Il forte legame tra la Parte Guelfa e la Nazione Lakota nasce dal grande rispetto per la natura nonché per ogni essere vivente. Entrambe sono costantemente impegnate nella sensibilizzazione riguardante le problematiche ambientali. Custodi di memorie storiche, i Lakota si dedicano a salvaguardare la spiritualità, la cultura e le usanze dei popoli nativi americani, mentre la Parte Guelfa preserva le antiche tradizioni fiorentine da trasmettere ai posteri. Ma è soprattutto l’amore per il cavallo che fa da trait d’union. Nata come Ordine Cavalleresco, il cavallo è da sempre al centro delle proprie attività e per questo motivo l’Arciconfraternita sostiene i Lakota nella loro lotta contro lo sterminio dei mustang selvaggi in America.

 

Alberto Bellini, Giudice e Tecnico Attacchi Fise durante la sfilata

 

Certamente c’erano anche le carrozze. Grazie a loro in molti avevano la possibilità di usufruire di un passaggio nel tragitto che andava dalle scuderie del Visarno nel Parco delle Cascine (sede di Parte Guelfa), per poi arrivare in Piazza delle Signoria davanti a Palazzo Vecchio.
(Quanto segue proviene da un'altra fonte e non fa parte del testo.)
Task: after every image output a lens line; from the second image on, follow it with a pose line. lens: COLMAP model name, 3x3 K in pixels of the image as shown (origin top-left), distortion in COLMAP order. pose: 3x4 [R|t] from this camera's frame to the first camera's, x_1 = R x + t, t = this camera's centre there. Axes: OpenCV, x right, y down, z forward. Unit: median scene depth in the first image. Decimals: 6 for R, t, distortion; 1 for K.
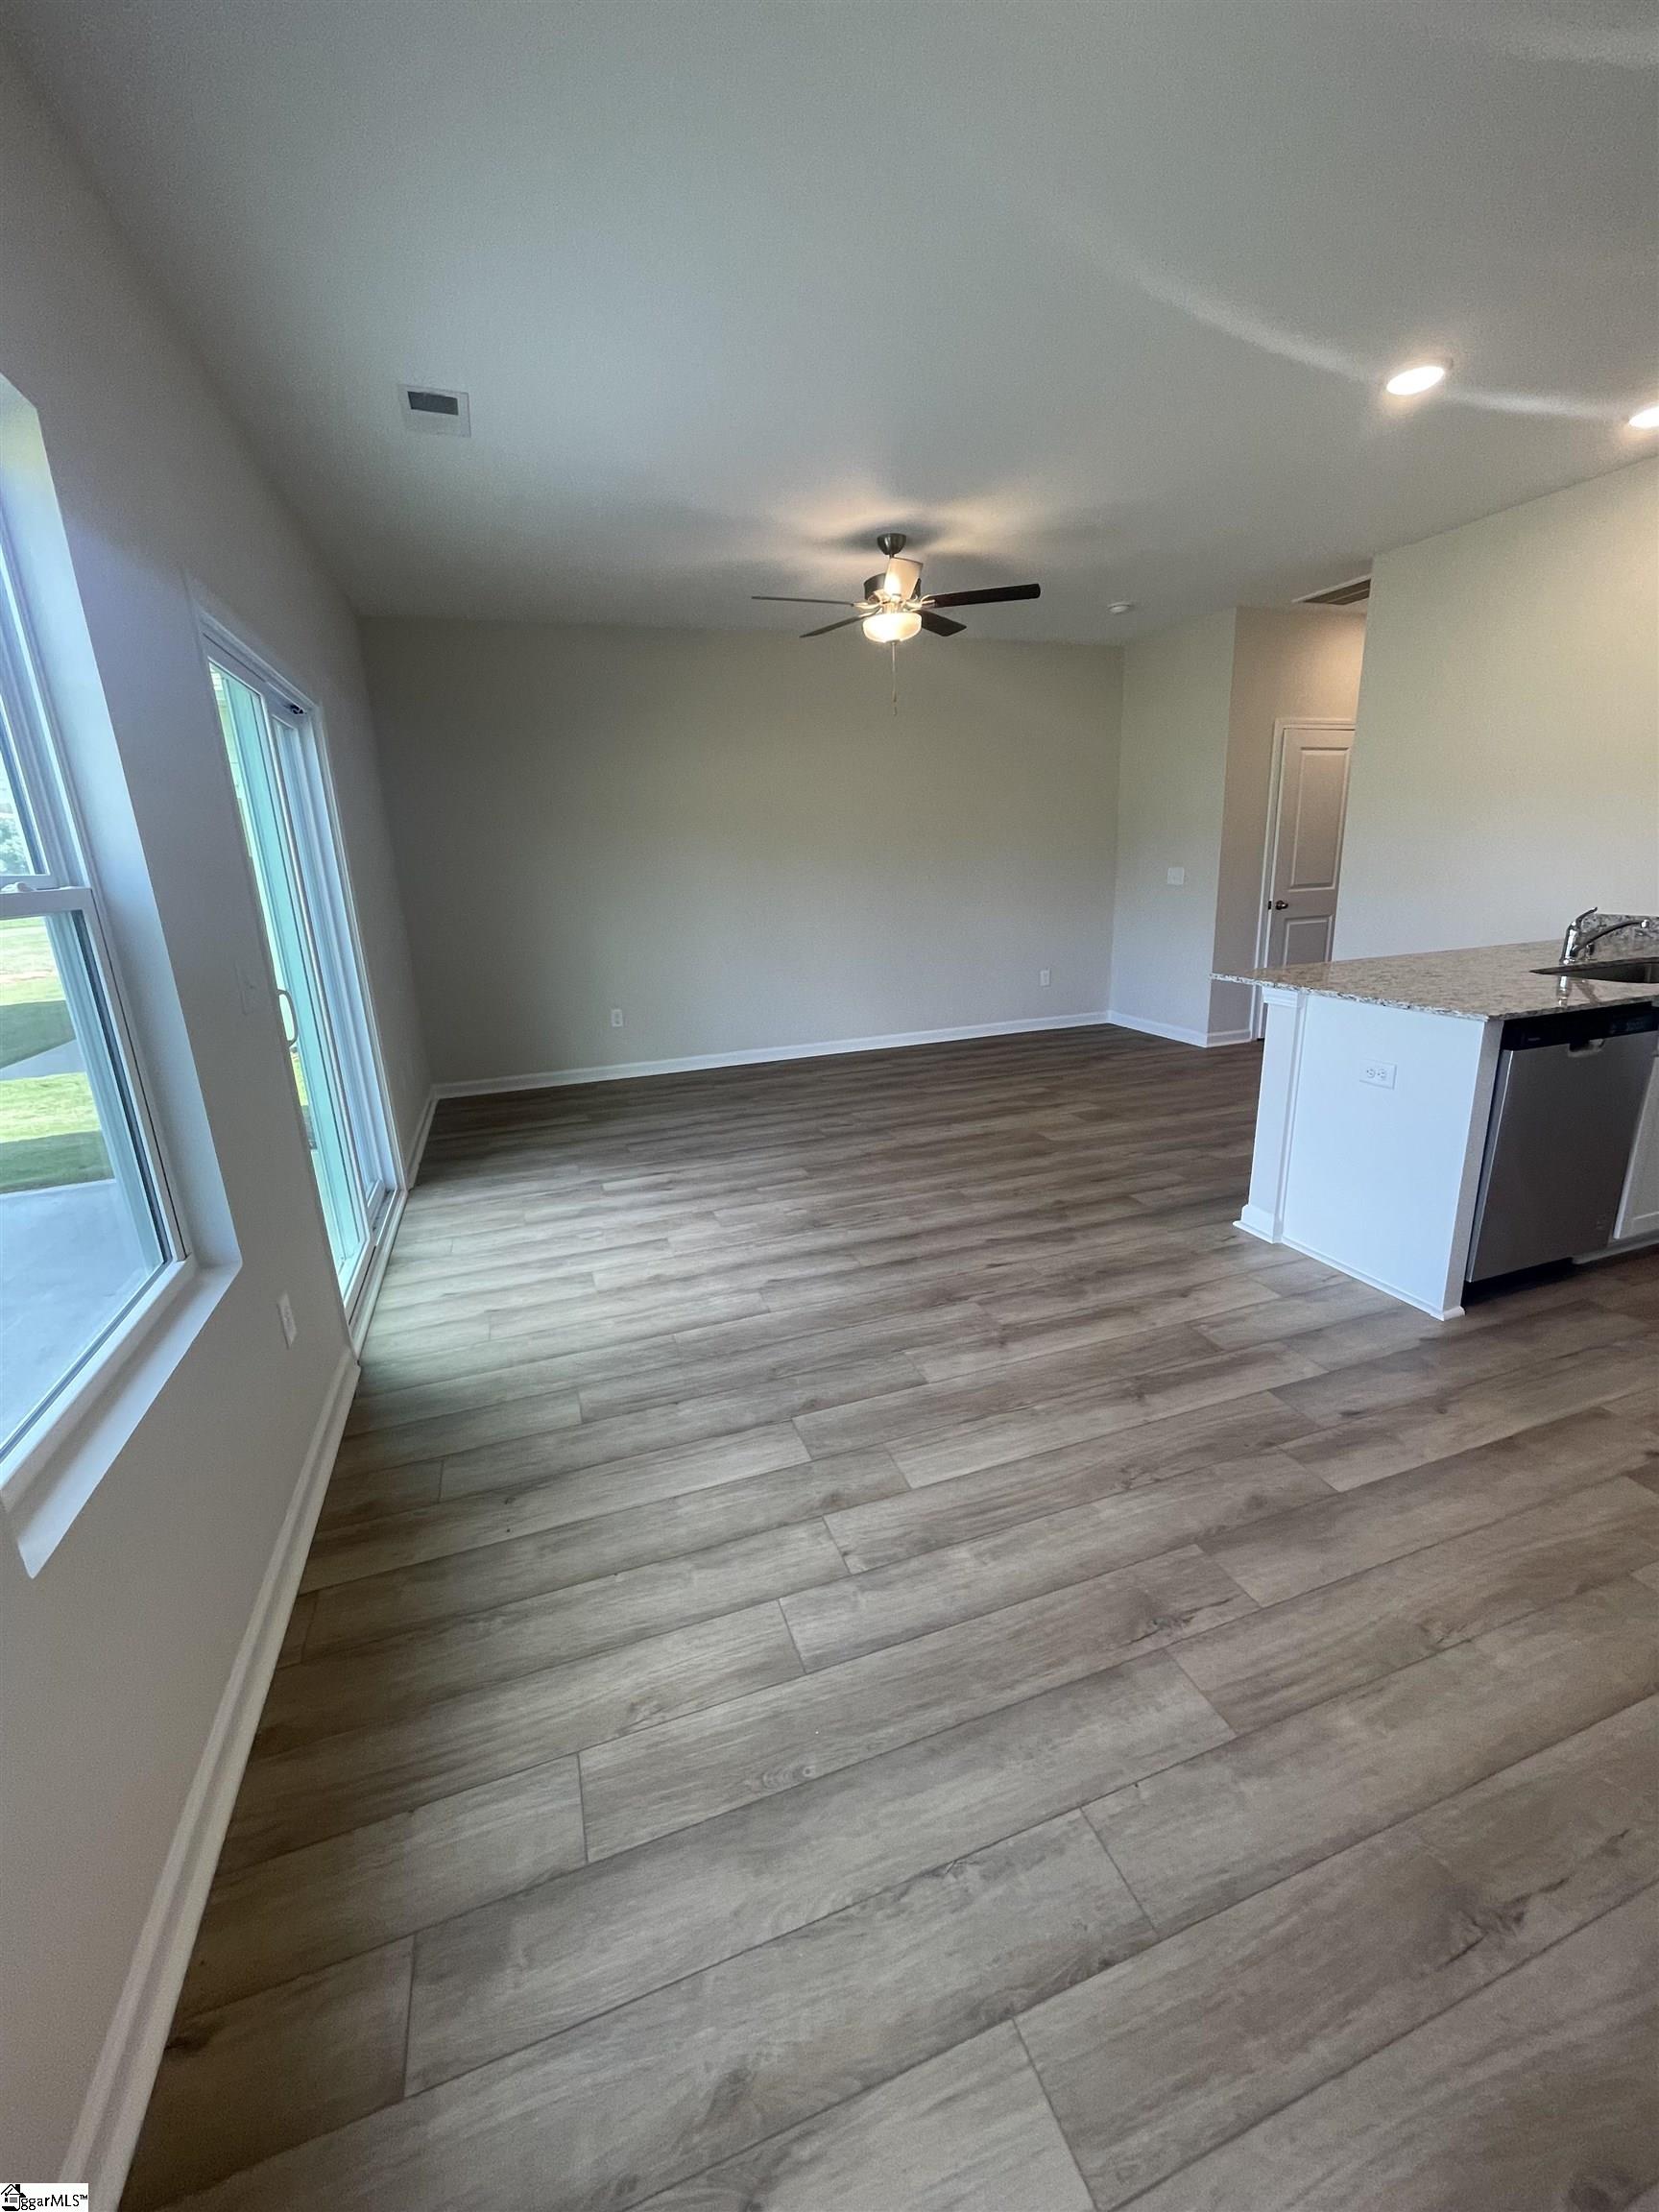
lens RADIAL K [[888.7, 0, 829.5], [0, 888.7, 1106.0], [0, 0, 1]] dist [-0.001219, -0.000025]
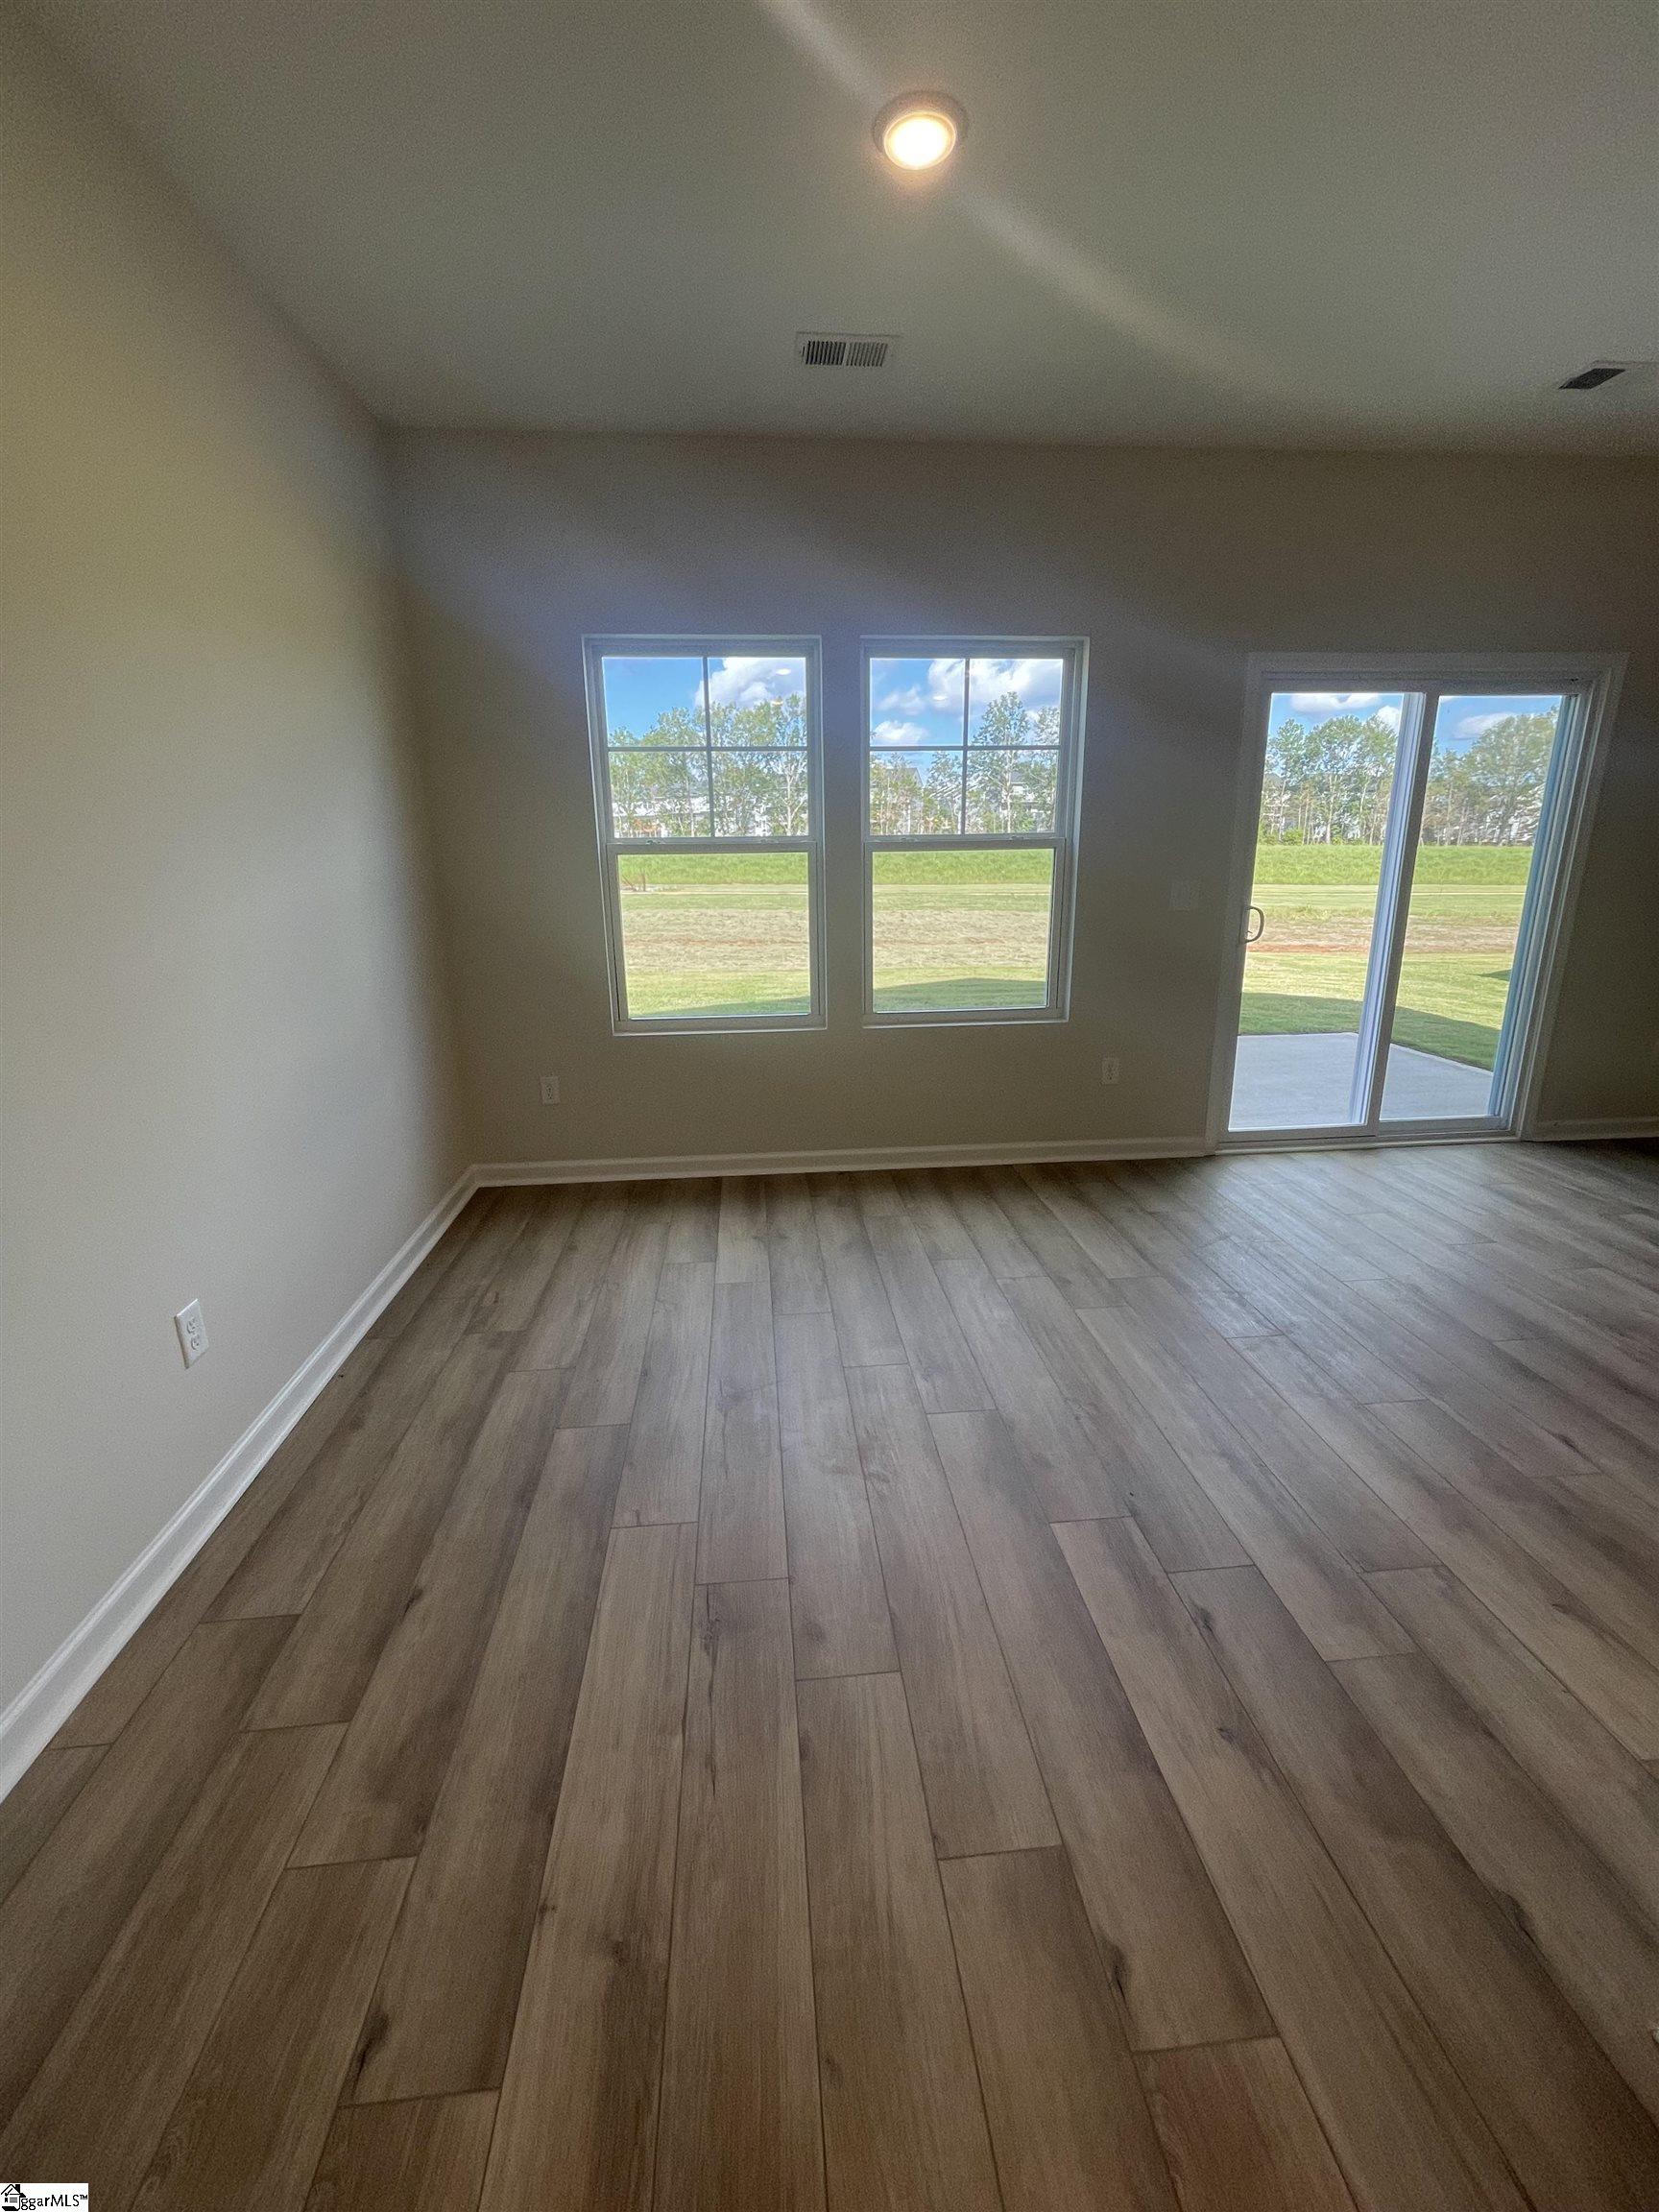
lens RADIAL K [[938.0, 0, 829.5], [0, 938.0, 1106.0], [0, 0, 1]] dist [-0.001460, -0.000032]
pose [[-0.247174, 0.303752, -0.920130, 1.284653], [-0.243916, 0.899512, 0.362469, -0.245854], [0.937769, 0.314028, -0.148245, 0.712654]]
Tra i cocchieri merita menzionare un’autorità nel mondo degli attacchi: Alberto Bellini, Tecnico e giudice nazionale di attacchi FISE. Habitué di cortei di rappresentanza, Bellini in passato ha avuto molte volte l’onore di ospitare nelle sue carrozze personaggi di gran rilievo, tra cui anche teste coronate.

 

Il corteo con cavalli e carrozze attraversa la città

 

Il fiaccheraio fiorentino Giacomo Goldkorn Cimetta con la sua pariglia oggi ha attraversato con la sua carrozza da otto posti alcuni tra i luoghi più importanti di Firenze: Piazza della Signoria, davanti alla Loggia dei Lanzi, Palazzo Vecchio passando accanto al David di Michelangelo

 

Presente anche uno dei più noti fiaccherai fiorentini, Giacomo Goldkorn Cimetta alla guida della sua pariglia di grigi di razza francese Percheron. L’ex professore che qualche anno fa ha lasciato la cattedra di Geopolitica alla Cattolica di Milano per il mestiere di vetturino, ha avuto come passeggero nel suo Coach il Console di Parte Guelfa, Luciano Artusi. Noto scrittore e massimo esperto di cultura fiorentina, Luciano è anche il nipote del celebre padre della cucina italiana Pellegrino Artusi.

 

Un giovane rappresentante dei Lakota viene onorato da Luciano Artusi

 

Il panoramico “Break da Caccia” del Cocchiere fiorentino Giacomo Golkorn Cimetta

 

Tra i rappresentanti che hanno partecipato in sella ai cavalli messi a disposizione dal Club Ippico fiorentino la Baita, c’erano i delegati del “Lakota Youth Development di Rosebud” tra cui Marla Bull Bear, Charles Bull Bear e Wayne Weston. Non mancava la stella del cinema hollywoodiano Moses Brings Plenty. L’attore, noto al grande pubblico per i suoi ruoli in numerosi film di grande successo tra cui “Hidalgo” e “I Pirati dei Caraibi”, è uno dei più autorevoli attivisti nella causa del popolo dei Lakota Sioux. Diretto discendente da un guerriero che ha combattuto nella battaglia di Little Bighorn contro il Reggimento di Cavalleria comandata dal tenente colonnello George A. Custer, Moses Brings Plenty è anche membro fondatore della CANA Foundation che si occupa della salvaguardia dei cavalli selvaggi, i leggendari Mustang. La popolazione dei Mustang, considerata oggi da molti patrimonio storico-culturale, è stata sterminata nell’ultimo secolo passando da circa 1.000.000 di esemplari ai primi del Novecento a 60.000/80.000 capi attualmente ancora in libertà sul territorio americano.

 

L’attore di Hollywood Moses Brings Plenty, difensore della causa dei Lakota

 

Il fotografo “Lulu” Costel Dorneanu in armatura storica insieme a Luciano Artusi sul Ponte Vecchio

 

Il fotografo Costel Dorneanu, per gli amici “Lulu”, rumeno di nascita ma fiorentino d’adozione, vive a Firenze insieme a sua moglie ormai da oltre vent’anni. Grande appassionato di storia e delle tradizioni, è un testimone prezioso di cultura che documenta grazie al suo talento fotografico. Confratello dell’Ordine Cavalleresco di Parte Guelfa per la quale si occupa del ruolo di iconografo.